LAS VEGAS—Urine drug testing (UDT) can be an important tool in risk evaluation and mitigation strategies (REMS) when used in a patient-centered fashion and it is done “for the patient” rather than “to the patient,” according to Howard A. Heit, MD, clinical pain and addiction specialist and assistant clinical professor at Georgetown University in Washington, DC.
UDT is a consensual diagnostic test, and its purpose in clinical practice is to provide objective documentation of adherence to mutually agreed upon treatment plans; aid in the diagnosis and treatment of the disease of addiction or drug misuse, if present; and to advocate for the patients in family and third-party issues. Dr. Heit explained that UDT, which can demonstrate recent use of prescription medications and illegal substances, has an increased window of detection compared with blood testing, typically one to three days for most drugs and/or their metabolites. It is less expensive and less invasive than blood tests. However, UDT provides only a snapshot of drug use at a specific moment in time, and results do not provide sufficient information to determine exposure time, dose, and frequency of use. Nor can it diagnose impairment, physical dependence, drug addiction, or diversion, although it can open up a differential diagnosis to consider.
TESTING FREQUENCY
For patients being treated for addiction (“established high risk”), clinicians should conduct urine drug testing as frequently as necessary to document that a patient is adhering to a mutually agreed upon treatment plan, according to Dr. Heit. For pain management (“apparently low risk”), random testing two or three times per year may be adequate, but if the patient is displaying aberrant behavior, boundaries should be tightened and the frequency increased.
Initial UDT may be done with class-specific immunoassay drug panels, which typically do not identify individual drugs within a class. This is followed by a combination technique such as gas chromatography (GC) and mass spectrometry (MS) to identify or confirm the presence or absence of a specific drug and/or its metabolites. GC/MS or other combined chromatographic tests can identify specific opioids and/or their metabolites. He emphasized that in a pain practice, specific opioids must be identified, not just the class of opioids. Clinicians should specify “no threshold” or “limit of detection” testing to reduce the likelihood of false negatives, especially for oxycodone, oxymorphone, hydrocodone, and hydromorphone. In addition, doctors should establish one or more routine urine drug testing panels. Dr. Heit recommends the following drugs or drug classes for screening immunoassay: cocaine, opiates, PCP, marijuana, amphetamines (including ecstasy), and benzodiazepines. Additional tests may be added as needed, he said.
WINDOWS OF DETECTION
An important consideration in UDT is the drug-class-specific windows of detection, a measure of how long after ingestion a person may be expected to remain positive for a given drug or metabolite. This is affected by a number of factors, including dose, route of administration, metabolism, urine concentration, and urine pH. Drugs vary in their retention times (see Table). Interpretation of retention time must take into account variability of urine specimens, drug metabolism and half life, and patients’ physical condition, fluid intake, and method and frequency of ingestion.

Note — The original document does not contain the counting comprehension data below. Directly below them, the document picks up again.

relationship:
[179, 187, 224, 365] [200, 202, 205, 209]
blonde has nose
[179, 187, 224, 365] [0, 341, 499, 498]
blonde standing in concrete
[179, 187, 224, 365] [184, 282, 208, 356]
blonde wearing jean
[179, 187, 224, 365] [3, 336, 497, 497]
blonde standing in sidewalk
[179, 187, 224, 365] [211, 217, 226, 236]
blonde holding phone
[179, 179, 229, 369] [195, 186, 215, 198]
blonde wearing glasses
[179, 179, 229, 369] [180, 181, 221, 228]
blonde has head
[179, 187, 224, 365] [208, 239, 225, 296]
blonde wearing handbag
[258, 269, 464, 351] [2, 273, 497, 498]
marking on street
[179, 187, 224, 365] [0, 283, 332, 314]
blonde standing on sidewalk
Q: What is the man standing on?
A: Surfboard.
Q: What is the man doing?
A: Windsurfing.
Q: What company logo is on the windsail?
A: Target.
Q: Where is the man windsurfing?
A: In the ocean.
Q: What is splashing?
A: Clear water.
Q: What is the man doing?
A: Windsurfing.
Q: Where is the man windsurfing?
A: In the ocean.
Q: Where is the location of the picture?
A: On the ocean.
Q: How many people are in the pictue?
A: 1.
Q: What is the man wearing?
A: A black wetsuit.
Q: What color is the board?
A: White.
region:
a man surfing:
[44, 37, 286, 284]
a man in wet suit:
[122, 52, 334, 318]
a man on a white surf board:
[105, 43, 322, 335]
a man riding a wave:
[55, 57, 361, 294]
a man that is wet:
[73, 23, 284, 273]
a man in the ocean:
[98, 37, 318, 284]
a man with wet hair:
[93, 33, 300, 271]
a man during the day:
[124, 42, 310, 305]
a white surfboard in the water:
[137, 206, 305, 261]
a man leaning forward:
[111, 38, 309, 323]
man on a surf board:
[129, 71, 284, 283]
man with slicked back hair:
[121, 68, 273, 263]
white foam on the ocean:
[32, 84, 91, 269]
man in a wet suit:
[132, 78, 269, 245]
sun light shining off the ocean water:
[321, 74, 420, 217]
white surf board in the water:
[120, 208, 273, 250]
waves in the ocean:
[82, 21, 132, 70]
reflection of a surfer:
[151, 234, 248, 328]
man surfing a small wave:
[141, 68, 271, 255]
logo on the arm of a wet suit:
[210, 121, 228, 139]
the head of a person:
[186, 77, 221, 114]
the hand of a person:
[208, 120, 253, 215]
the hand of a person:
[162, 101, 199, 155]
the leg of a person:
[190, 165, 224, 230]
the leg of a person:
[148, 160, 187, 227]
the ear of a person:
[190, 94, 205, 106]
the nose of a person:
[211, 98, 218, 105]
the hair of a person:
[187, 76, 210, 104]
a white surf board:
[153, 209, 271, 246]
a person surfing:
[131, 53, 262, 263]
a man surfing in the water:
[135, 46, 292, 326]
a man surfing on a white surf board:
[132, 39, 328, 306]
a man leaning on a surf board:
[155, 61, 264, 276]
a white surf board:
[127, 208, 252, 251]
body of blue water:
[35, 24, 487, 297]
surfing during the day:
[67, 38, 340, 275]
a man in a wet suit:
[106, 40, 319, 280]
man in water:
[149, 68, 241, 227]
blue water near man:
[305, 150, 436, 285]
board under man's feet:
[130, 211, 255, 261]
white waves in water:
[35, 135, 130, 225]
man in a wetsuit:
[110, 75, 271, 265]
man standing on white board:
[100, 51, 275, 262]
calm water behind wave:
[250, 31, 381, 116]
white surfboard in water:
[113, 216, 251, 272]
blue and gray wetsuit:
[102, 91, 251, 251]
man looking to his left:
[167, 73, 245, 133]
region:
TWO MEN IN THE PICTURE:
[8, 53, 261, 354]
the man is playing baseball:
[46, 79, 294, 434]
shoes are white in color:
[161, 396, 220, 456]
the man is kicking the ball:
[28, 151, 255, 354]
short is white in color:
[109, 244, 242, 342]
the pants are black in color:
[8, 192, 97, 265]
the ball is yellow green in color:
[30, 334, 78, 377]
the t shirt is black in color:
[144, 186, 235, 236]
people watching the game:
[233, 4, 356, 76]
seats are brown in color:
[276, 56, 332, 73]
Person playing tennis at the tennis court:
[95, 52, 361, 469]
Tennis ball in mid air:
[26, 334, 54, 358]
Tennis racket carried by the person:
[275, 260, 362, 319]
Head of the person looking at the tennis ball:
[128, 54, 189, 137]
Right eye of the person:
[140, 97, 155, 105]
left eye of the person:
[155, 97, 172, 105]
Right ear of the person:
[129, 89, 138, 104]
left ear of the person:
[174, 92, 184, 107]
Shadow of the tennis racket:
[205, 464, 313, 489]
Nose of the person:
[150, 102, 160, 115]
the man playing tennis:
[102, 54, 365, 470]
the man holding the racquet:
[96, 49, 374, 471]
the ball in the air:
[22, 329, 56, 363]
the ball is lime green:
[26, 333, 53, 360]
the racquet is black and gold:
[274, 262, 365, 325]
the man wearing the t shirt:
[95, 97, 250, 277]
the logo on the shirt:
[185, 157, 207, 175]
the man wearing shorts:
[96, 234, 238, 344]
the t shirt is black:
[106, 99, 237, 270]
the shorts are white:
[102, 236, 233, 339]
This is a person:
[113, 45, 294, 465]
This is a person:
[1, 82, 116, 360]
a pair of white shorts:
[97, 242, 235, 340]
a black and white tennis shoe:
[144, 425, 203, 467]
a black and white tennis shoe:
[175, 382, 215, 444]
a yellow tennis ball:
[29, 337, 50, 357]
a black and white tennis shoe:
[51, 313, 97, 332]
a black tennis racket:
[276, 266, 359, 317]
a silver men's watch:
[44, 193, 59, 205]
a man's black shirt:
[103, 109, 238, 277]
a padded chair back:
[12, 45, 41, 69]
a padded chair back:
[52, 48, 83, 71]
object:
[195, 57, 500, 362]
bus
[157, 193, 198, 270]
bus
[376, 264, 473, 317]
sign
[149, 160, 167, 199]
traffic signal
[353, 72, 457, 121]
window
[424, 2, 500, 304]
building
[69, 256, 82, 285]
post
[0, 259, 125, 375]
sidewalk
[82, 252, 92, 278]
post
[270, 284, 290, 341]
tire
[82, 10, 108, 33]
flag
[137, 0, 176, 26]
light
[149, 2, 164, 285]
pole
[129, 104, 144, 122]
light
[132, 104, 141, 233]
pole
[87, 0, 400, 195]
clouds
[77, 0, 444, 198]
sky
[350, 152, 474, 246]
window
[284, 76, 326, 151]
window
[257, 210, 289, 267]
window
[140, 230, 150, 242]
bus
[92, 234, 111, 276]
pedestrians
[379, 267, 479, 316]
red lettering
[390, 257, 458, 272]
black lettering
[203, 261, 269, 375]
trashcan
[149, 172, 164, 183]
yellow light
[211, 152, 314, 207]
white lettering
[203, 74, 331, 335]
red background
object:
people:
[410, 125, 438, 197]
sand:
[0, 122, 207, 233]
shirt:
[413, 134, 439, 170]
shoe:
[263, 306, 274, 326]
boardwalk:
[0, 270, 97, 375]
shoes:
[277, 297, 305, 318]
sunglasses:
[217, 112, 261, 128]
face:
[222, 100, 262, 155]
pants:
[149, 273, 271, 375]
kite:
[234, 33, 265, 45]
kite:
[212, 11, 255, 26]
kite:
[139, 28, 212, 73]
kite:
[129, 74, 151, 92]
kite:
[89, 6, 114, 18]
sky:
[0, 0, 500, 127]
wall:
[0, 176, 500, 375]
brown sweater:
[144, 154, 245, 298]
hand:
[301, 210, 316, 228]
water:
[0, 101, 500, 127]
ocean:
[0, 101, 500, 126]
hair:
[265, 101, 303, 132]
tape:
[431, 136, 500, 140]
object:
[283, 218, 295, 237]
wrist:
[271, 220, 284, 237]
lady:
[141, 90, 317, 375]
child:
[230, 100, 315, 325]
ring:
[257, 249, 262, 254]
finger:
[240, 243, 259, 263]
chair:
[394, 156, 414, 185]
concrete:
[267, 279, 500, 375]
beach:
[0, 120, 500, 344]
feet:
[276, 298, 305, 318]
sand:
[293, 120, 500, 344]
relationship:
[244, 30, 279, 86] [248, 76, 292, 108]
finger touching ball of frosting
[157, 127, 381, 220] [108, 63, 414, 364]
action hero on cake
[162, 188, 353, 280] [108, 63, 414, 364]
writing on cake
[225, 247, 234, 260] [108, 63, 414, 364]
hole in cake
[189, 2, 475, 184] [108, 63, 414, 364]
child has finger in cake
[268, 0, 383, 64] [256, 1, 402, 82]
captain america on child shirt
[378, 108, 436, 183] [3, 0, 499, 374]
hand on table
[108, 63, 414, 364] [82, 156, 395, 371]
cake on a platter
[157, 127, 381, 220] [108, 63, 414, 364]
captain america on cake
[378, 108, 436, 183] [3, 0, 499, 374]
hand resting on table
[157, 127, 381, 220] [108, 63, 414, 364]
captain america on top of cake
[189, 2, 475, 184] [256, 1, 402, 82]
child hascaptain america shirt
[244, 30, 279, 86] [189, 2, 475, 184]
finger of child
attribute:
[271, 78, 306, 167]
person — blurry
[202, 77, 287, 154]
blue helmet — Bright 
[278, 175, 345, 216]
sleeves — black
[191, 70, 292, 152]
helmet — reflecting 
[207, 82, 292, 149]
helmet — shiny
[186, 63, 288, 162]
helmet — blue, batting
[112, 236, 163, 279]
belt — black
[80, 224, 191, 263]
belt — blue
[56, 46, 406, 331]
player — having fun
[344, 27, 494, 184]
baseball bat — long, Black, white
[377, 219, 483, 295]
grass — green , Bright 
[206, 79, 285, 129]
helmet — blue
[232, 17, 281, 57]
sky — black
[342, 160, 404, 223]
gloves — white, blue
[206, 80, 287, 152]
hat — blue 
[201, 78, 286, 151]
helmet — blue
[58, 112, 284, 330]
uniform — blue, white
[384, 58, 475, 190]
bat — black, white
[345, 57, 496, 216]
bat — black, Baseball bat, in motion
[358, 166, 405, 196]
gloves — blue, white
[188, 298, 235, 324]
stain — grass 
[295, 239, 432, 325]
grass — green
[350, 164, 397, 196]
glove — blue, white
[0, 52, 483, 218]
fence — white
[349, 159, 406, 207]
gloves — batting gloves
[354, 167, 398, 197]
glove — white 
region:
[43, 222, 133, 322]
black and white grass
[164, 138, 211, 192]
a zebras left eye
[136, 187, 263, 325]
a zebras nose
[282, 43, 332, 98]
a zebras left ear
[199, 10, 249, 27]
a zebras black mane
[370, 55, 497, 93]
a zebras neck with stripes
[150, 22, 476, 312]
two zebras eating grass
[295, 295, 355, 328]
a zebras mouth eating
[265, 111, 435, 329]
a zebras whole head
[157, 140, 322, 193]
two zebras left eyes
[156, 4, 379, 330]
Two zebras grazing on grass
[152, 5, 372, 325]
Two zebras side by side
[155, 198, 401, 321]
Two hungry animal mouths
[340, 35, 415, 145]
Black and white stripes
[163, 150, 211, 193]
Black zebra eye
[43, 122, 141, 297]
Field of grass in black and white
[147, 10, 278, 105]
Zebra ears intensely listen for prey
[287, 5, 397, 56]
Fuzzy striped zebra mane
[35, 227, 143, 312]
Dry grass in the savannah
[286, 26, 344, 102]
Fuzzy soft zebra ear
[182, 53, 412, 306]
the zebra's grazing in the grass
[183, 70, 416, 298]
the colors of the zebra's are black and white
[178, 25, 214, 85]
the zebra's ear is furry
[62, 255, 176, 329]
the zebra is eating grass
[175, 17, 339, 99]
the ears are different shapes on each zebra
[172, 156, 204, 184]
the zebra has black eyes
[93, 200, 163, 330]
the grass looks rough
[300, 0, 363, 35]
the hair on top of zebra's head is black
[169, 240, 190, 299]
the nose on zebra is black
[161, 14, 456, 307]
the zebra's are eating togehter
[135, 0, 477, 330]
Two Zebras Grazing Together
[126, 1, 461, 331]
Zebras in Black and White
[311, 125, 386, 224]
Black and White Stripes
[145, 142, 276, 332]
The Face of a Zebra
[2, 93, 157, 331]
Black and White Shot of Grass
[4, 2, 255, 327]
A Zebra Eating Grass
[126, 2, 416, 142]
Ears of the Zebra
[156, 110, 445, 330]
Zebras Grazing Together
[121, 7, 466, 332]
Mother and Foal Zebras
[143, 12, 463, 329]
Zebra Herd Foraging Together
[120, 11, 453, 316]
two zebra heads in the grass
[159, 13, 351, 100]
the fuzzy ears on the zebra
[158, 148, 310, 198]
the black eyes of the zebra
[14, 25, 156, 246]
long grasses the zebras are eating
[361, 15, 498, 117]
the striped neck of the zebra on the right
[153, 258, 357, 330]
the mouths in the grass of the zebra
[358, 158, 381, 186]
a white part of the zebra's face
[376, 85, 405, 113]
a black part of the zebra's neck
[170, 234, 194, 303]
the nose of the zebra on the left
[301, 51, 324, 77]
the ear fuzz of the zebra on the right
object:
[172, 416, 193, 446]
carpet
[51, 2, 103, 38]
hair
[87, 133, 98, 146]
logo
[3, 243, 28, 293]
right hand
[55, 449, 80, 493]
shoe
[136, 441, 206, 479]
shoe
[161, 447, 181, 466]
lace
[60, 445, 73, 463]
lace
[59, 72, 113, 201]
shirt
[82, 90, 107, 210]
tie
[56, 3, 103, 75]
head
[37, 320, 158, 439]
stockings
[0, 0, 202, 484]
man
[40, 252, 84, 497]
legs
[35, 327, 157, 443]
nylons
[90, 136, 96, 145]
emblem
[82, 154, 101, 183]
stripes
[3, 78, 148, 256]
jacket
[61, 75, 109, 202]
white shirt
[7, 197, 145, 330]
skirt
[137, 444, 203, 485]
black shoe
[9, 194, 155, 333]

When urine tests give abnormal or unexpected results, clinicians should schedule an appointment with the patient and use the results to strengthen the physician-patient relationship. UDT should increase—not decrease— communication between the patient and the prescriber.
Caveats to interpretation Dr. Heit also summarized some caveats to the interpretation of urine drug testing results. For example, patients prescribed large amounts of codeine may show trace quantities of hydrocodone unrelated to the use of that drug. Patients prescribed hydrocodone may have hydromorphone (a hydrocodone metabolite) detected. Patients prescribed morphine may produce small quantities of hydromorphone as a metabolite. In addition, Dr. Heit pointed out that there are legitimate reasons for a positive urine test result. These include use of legally prescribed or over-the-counter medications, ingestion of a substance that produces the same metabolites as the identified substance, such as poppy seeds, and errors in the laboratory analysis.